With a stronger leisure focus, the performance of Jetstar’s international services was “heavily impacted” by the timing of Easter and school holidays, with a significant amount of demand shifting from March into April. Despite this, unit Revenue continued to grow and the financials show the broader Jetstar Group saw an 8% increase in ancillary revenue per passenger in the third quarter, supported by new luggage options and Club Jetstar membership.
CHART – Qantas’ more disciplined control of capacity translated into a small year-on-year decline in passenger demand between Jan-2019 and Mar-2019Source: CAPA – Centre for Aviation and airline group reports
Qantas Group CEO Alan Joyce says the third quarter FY19 figures shows the national carrier remains “in a fundamentally strong position” but warned of some “softness “ in corporate demand impacting its future performance. “The Group continues to perform well, with strength in key parts of our portfolio helping to hedge against headwinds in other areas,” he says.

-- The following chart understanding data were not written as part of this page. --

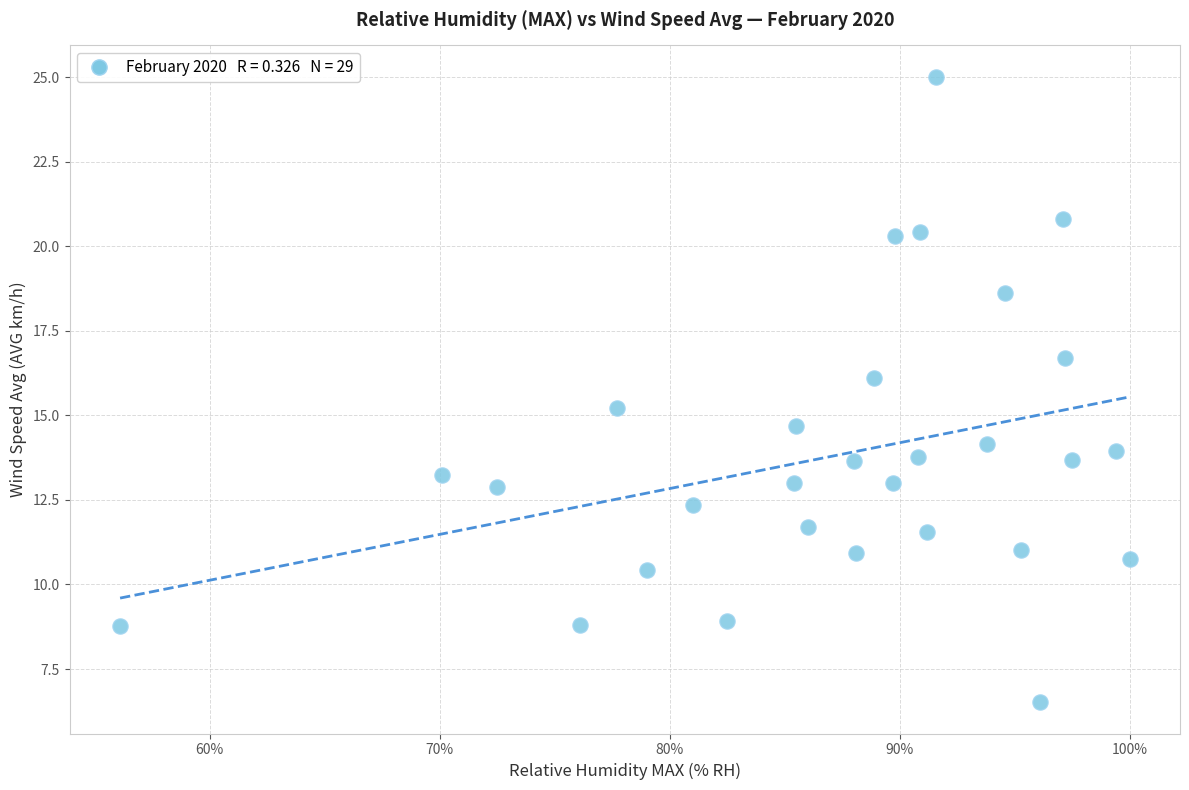

What is the range of X values (max minus min)?

43.9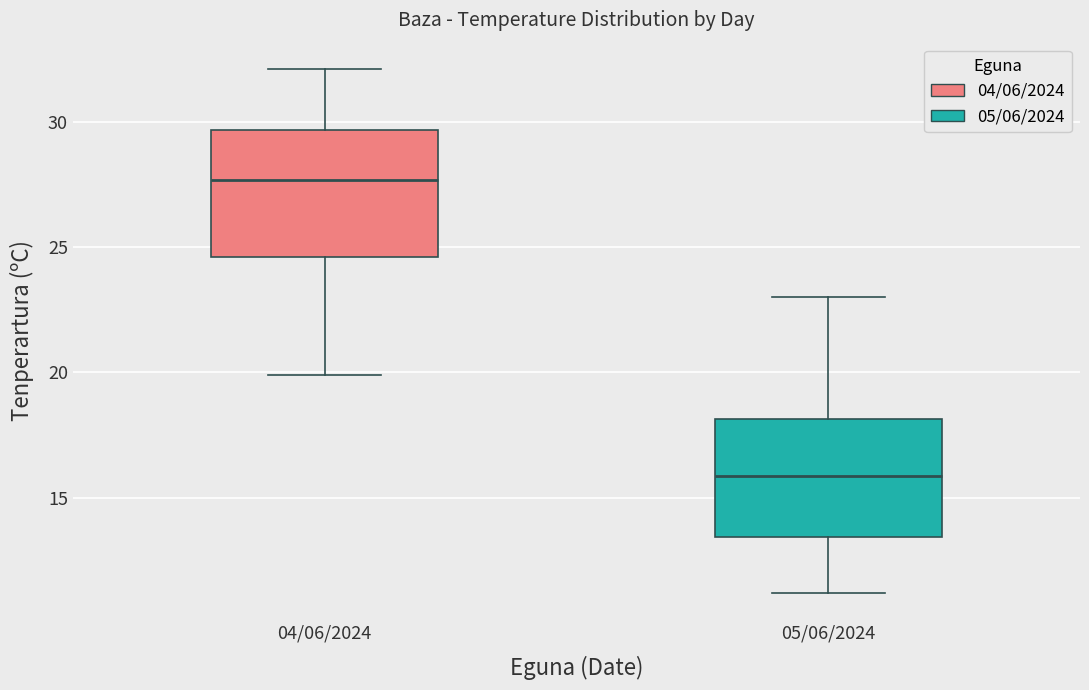

Reading left to right, read every box against the y-axis: the position of its median line, the range the box covers, and the ends of its whiskers. The values are not printed on the chart, so give them approximately, as read against the axis.

04/06/2024: median 27.5, box 24.5 to 29.5, whiskers 20.0 to 32.0
05/06/2024: median 16.0, box 13.5 to 18.0, whiskers 11.0 to 23.0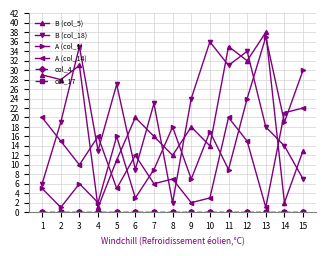

Which category has the lowest value across all series?

1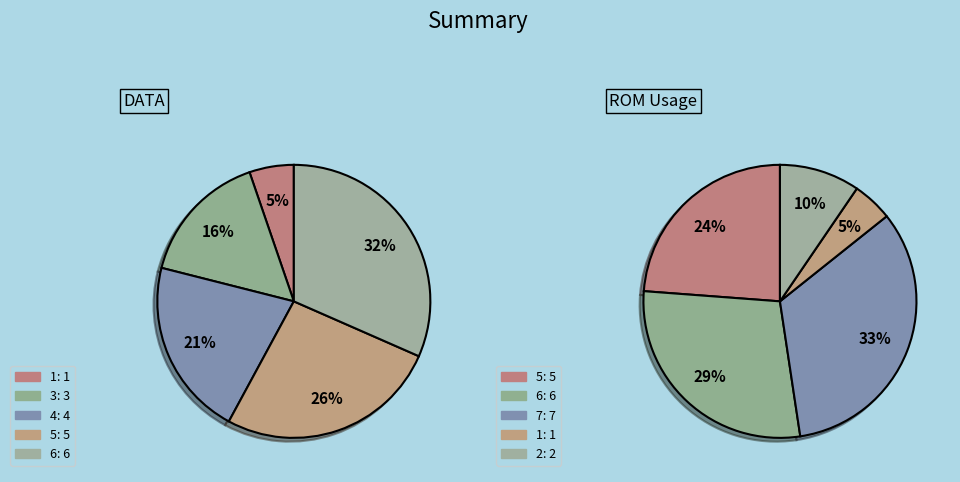

Is 3 the majority of the pie?

No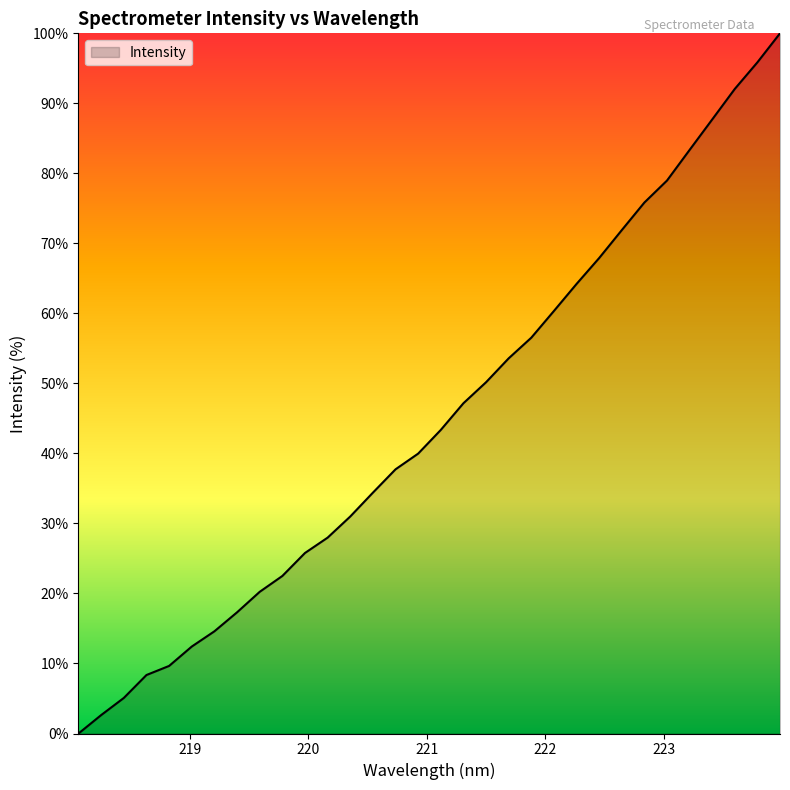

What is the greatest value displayed?

100.0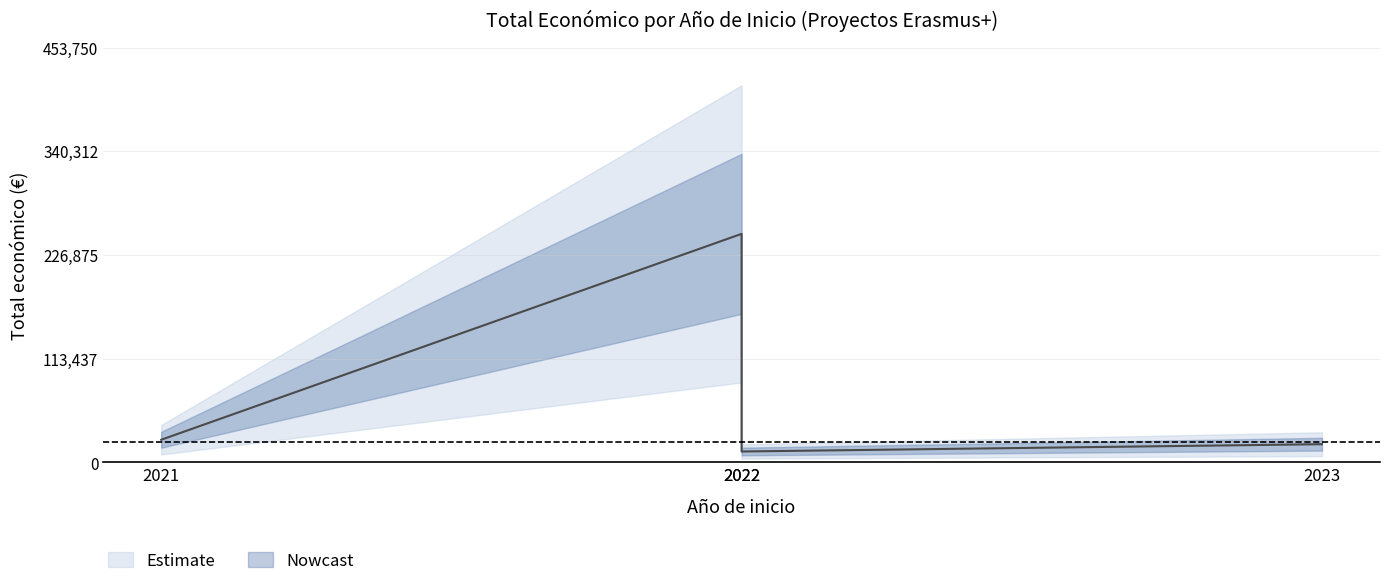

At which label is the value closest to 131000?

2021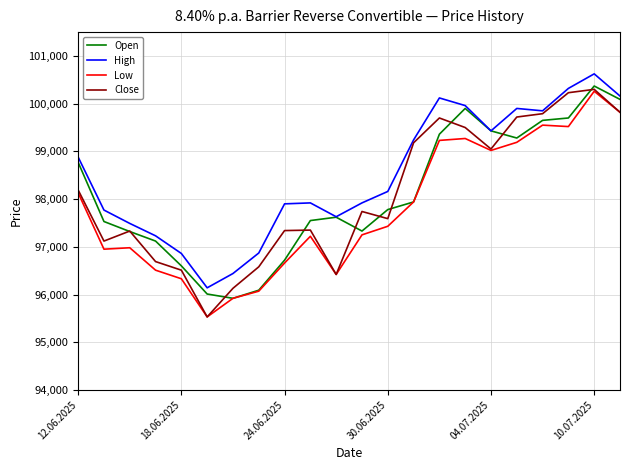

Which series has the largest total across all categories?

High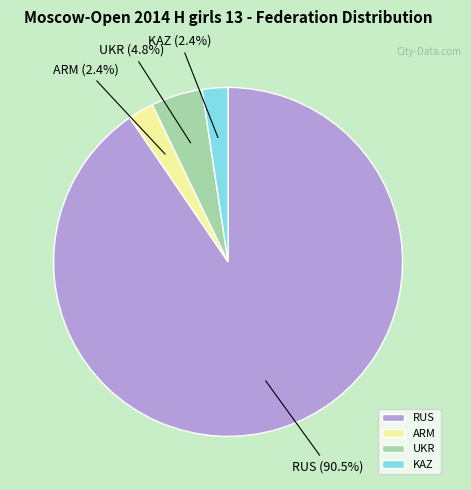

Which slice represents more than half of the pie?

RUS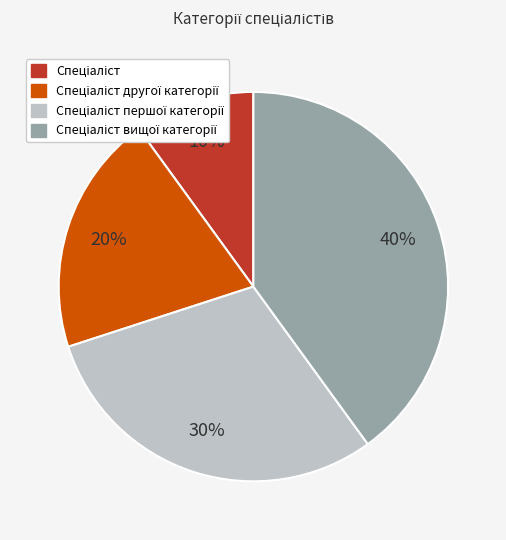

To the nearest percent, what is the difference between the largest and smallest slice percentages?

30%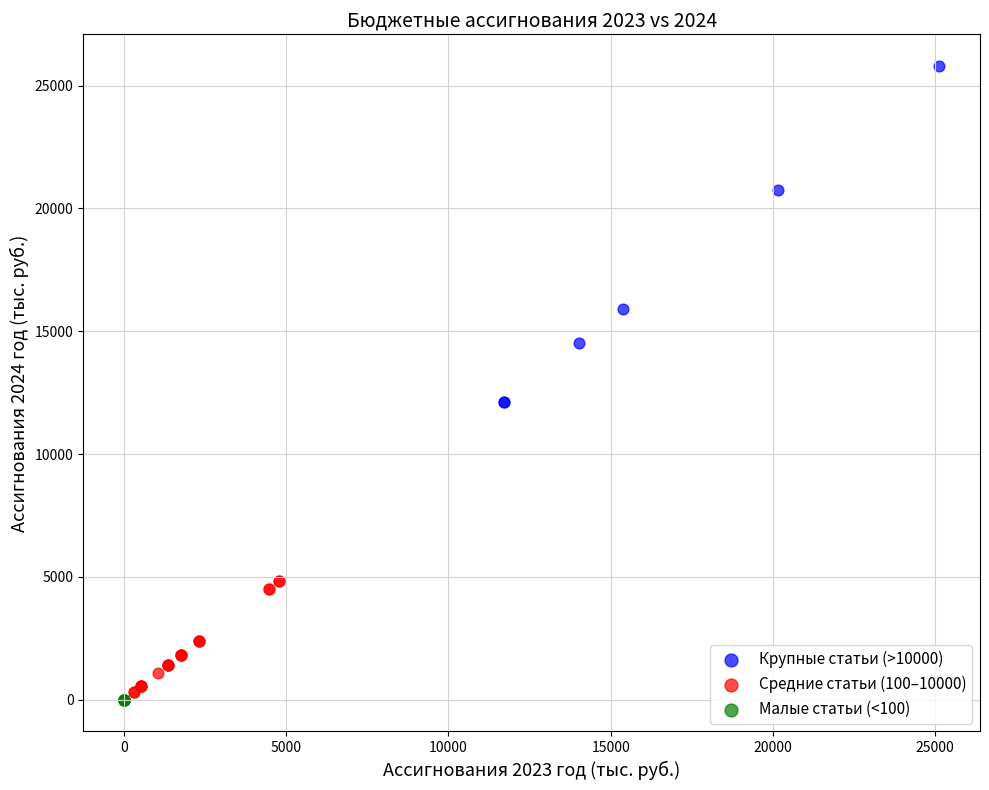

Which series has the largest Y range (max minus min)?

Крупные статьи (>10000)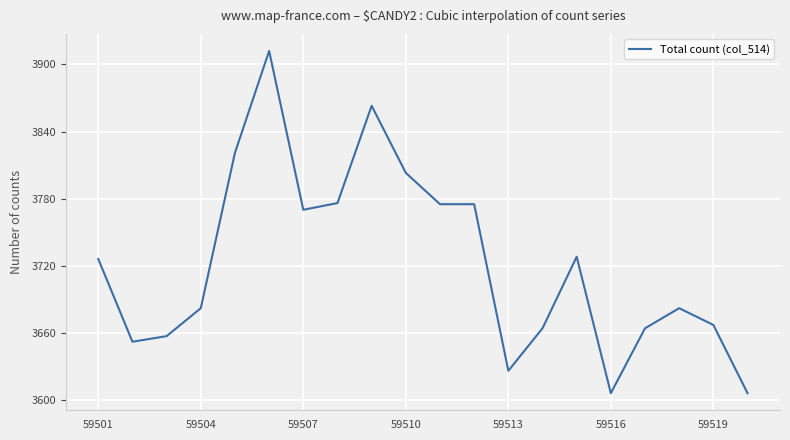

What is the difference between the maximum and minimum values?

306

Internationally, the outlook “is positive and continues to improve,” according to Mr Joyce, with the long-term fleet and network changes the airline group have made “delivering revenue growth”, while total market capacity in the fourth quarter contracts in response to higher fuel prices. But, domestically, things are not quite so positive and “demand is mixed,” according to the executive.
The resources sector continues to grow and Qantas is capitalising on that with a lot of extra flying in Western Australia and Queensland. Leisure demand was also “very strong” over the Easter period and “is holding up well,” says Mr Joyce and Qantas is growing its share of the corporate and small business segments.
But, Mr Joyce warns of an “increased softness in parts of the domestic corporate market for May and June, particularly financial services, telecommunications and some areas of construction” and also sees growth “slowing in the small business market”. This could be a temporary issue though due to the Federal Election, “which always has a dampening impact on travel demand,” according to Mr Joyce.
The 3Q2019 trading performance means Qantas Group remains on track to achieve a record level of revenue for the full financial year while maintaining a strong cash flow situation. We are now almost mid-way into 4Q 2019 of Qantas’ financial year, and it has already seen a number of notable developments over the first four and a bit months of the calendar year.
These have included:
- the retirement of another Boeing 747, leaving eight in the fleet; an additional 747 is due for retirement by the end of FY19;
- the announcement that Sydney-San Francisco will be Qantas’ next Dreamliner route from Dec-2019;
- the signing of a three year wet-lease with Atlas Air to upgrade two existing 747-400 freighters operated for Qantas Freight with two 747-8F aircraft from Jul-2019;
- the announcement of a new Jetstar Airways route from Gold Coast to Seoul, South Korea and a new Qantas seasonal route from Sydney to Sapporo, Japan, starting in Dec-2019;
- the launch of new Qantas routes including Sydney-Bendigo, Adelaide-Uluru, Darwin-Uluru, Cairns-Port Moresby and Sydney-Fiji in response to market demand.
The last quarter has also seen Qantas Group and Melbourne Airport reach an agreement for the sale of the airline’s domestic terminal. Alongside the sale Qantas has also secured future access to Terminal 1 in a deal valued at AUD355 million. Mr Joyce says: “It’s great that Melbourne Airport was prepared to take a commercially rational approach to make this deal possible.”
The transaction includes a 10-year access agreement for Terminal 1 with all aeronautical and retail assets transferring to Melbourne Airport. Qantas retains exclusive access to Terminal 1, including lounges, for domestic services. Options to operate some international flights from Terminal 1 outside of peak domestic times will also be assessed.